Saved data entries
*** Begin section ***
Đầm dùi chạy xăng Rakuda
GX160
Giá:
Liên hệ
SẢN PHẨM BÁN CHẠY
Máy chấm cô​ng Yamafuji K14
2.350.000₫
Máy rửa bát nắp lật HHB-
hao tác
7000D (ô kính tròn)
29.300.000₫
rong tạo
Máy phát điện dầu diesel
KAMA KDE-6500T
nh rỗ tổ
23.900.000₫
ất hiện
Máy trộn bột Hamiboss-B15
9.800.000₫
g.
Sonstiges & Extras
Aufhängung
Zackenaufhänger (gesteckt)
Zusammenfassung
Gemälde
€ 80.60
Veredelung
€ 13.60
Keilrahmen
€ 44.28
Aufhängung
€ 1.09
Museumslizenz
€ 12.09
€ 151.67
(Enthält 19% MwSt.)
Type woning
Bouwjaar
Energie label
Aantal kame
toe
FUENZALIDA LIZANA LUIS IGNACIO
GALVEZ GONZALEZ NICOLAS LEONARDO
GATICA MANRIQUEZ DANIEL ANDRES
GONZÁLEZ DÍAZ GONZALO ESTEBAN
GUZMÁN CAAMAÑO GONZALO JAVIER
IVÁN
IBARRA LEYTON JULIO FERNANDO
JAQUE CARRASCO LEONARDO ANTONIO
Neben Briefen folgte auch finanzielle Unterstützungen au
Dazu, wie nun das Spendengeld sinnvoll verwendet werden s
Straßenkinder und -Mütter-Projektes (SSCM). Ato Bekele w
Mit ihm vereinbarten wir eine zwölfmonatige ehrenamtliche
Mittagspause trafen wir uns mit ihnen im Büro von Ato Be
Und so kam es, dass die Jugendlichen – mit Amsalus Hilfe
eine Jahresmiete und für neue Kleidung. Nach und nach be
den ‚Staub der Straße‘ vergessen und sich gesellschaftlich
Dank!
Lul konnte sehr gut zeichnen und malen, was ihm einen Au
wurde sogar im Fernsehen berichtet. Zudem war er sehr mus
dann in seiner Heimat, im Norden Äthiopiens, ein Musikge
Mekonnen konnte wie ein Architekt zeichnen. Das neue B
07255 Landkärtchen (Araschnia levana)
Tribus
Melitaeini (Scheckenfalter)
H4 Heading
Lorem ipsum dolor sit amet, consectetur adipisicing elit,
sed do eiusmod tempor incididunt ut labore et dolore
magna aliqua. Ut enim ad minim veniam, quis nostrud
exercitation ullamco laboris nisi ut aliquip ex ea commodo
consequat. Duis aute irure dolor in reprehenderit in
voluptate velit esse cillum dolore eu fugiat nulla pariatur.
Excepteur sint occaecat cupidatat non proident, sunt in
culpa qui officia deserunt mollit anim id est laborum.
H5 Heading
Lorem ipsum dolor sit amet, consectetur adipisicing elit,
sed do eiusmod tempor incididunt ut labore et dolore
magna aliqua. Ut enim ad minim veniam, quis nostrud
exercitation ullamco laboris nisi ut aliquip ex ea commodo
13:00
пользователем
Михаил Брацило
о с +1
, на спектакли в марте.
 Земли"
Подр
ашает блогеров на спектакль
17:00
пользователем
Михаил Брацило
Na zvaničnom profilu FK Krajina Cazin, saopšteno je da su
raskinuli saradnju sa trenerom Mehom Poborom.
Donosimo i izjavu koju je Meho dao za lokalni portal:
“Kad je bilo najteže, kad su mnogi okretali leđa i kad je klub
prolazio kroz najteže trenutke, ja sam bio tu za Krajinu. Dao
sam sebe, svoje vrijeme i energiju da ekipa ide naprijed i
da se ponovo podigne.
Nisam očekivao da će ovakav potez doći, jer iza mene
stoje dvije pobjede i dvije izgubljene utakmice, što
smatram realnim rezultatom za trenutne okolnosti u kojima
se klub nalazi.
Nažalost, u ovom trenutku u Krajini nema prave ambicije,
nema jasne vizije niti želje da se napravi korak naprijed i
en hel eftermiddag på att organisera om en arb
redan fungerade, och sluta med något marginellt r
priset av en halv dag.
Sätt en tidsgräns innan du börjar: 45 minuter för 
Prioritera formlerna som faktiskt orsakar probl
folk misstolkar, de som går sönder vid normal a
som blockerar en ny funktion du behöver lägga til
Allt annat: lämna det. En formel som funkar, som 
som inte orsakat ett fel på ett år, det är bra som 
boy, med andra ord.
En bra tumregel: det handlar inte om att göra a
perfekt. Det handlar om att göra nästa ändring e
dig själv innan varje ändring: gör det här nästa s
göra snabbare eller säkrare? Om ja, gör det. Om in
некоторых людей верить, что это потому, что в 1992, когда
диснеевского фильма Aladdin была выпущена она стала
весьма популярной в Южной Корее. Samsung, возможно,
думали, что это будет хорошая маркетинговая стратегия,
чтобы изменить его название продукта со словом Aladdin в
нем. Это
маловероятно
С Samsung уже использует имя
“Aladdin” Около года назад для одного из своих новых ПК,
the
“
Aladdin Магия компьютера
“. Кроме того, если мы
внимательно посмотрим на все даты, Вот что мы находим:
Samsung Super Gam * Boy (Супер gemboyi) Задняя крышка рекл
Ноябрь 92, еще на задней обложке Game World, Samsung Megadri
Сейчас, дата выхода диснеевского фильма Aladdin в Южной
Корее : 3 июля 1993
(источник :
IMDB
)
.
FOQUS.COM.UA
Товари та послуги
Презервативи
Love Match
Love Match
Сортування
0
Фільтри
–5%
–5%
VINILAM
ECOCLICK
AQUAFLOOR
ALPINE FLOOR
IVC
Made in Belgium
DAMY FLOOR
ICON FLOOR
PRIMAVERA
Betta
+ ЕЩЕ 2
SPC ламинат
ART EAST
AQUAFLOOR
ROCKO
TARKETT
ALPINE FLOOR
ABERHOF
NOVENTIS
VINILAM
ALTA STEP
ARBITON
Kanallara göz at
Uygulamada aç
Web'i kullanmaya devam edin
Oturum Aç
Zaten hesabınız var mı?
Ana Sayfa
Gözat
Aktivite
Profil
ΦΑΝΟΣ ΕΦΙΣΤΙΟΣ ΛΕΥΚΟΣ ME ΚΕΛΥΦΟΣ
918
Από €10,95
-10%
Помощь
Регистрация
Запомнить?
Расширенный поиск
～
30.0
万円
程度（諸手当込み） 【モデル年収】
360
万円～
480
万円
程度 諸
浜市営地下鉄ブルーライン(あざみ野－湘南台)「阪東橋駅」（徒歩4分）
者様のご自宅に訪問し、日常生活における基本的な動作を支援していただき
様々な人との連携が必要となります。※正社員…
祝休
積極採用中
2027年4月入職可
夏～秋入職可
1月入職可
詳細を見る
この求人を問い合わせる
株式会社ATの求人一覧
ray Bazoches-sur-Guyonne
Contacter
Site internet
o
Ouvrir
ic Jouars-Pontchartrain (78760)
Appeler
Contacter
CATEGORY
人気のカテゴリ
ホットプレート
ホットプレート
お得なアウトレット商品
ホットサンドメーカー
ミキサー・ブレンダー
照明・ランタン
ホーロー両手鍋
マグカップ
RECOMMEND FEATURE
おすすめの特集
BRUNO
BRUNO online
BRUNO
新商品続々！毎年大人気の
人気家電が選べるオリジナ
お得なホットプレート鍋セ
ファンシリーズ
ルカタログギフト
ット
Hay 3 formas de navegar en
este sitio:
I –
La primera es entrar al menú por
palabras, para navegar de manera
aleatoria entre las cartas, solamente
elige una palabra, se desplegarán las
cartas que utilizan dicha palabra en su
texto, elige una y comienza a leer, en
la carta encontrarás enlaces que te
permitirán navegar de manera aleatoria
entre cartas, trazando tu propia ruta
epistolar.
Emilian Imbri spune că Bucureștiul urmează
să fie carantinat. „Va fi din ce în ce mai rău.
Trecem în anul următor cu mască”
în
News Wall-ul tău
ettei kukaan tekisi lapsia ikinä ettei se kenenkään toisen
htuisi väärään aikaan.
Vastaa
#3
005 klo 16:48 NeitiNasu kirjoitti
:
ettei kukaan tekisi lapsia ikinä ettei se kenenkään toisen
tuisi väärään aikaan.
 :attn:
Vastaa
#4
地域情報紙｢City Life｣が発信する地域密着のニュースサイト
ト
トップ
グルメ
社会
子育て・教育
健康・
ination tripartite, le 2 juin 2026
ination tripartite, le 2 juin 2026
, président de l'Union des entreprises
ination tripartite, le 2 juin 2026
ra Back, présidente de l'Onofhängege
*** End section ***
» **What needs to be done**
Please format the lines running from the start of the records through the line containing "wurde sogar im" as a JSON list of strings, with one string per line and blank lines left out. Include that closing line, and stop there.

» **Result**
[
  "Đầm dùi chạy xăng Rakuda",
  "GX160",
  "Giá:",
  "Liên hệ",
  "SẢN PHẨM BÁN CHẠY",
  "Máy chấm cô​ng Yamafuji K14",
  "2.350.000₫",
  "Máy rửa bát nắp lật HHB-",
  "hao tác",
  "7000D (ô kính tròn)",
  "29.300.000₫",
  "rong tạo",
  "Máy phát điện dầu diesel",
  "KAMA KDE-6500T",
  "nh rỗ tổ",
  "23.900.000₫",
  "ất hiện",
  "Máy trộn bột Hamiboss-B15",
  "9.800.000₫",
  "g.",
  "Sonstiges & Extras",
  "Aufhängung",
  "Zackenaufhänger (gesteckt)",
  "Zusammenfassung",
  "Gemälde",
  "€ 80.60",
  "Veredelung",
  "€ 13.60",
  "Keilrahmen",
  "€ 44.28",
  "Aufhängung",
  "€ 1.09",
  "Museumslizenz",
  "€ 12.09",
  "€ 151.67",
  "(Enthält 19% MwSt.)",
  "Type woning",
  "Bouwjaar",
  "Energie label",
  "Aantal kame",
  "toe",
  "FUENZALIDA LIZANA LUIS IGNACIO",
  "GALVEZ GONZALEZ NICOLAS LEONARDO",
  "GATICA MANRIQUEZ DANIEL ANDRES",
  "GONZÁLEZ DÍAZ GONZALO ESTEBAN",
  "GUZMÁN CAAMAÑO GONZALO JAVIER",
  "IVÁN",
  "IBARRA LEYTON JULIO FERNANDO",
  "JAQUE CARRASCO LEONARDO ANTONIO",
  "Neben Briefen folgte auch finanzielle Unterstützungen au",
  "Dazu, wie nun das Spendengeld sinnvoll verwendet werden s",
  "Straßenkinder und -Mütter-Projektes (SSCM). Ato Bekele w",
  "Mit ihm vereinbarten wir eine zwölfmonatige ehrenamtliche",
  "Mittagspause trafen wir uns mit ihnen im Büro von Ato Be",
  "Und so kam es, dass die Jugendlichen – mit Amsalus Hilfe",
  "eine Jahresmiete und für neue Kleidung. Nach und nach be",
  "den ‚Staub der Straße‘ vergessen und sich gesellschaftlich",
  "Dank!",
  "Lul konnte sehr gut zeichnen und malen, was ihm einen Au",
  "wurde sogar im Fernsehen berichtet. Zudem war er sehr mus"
]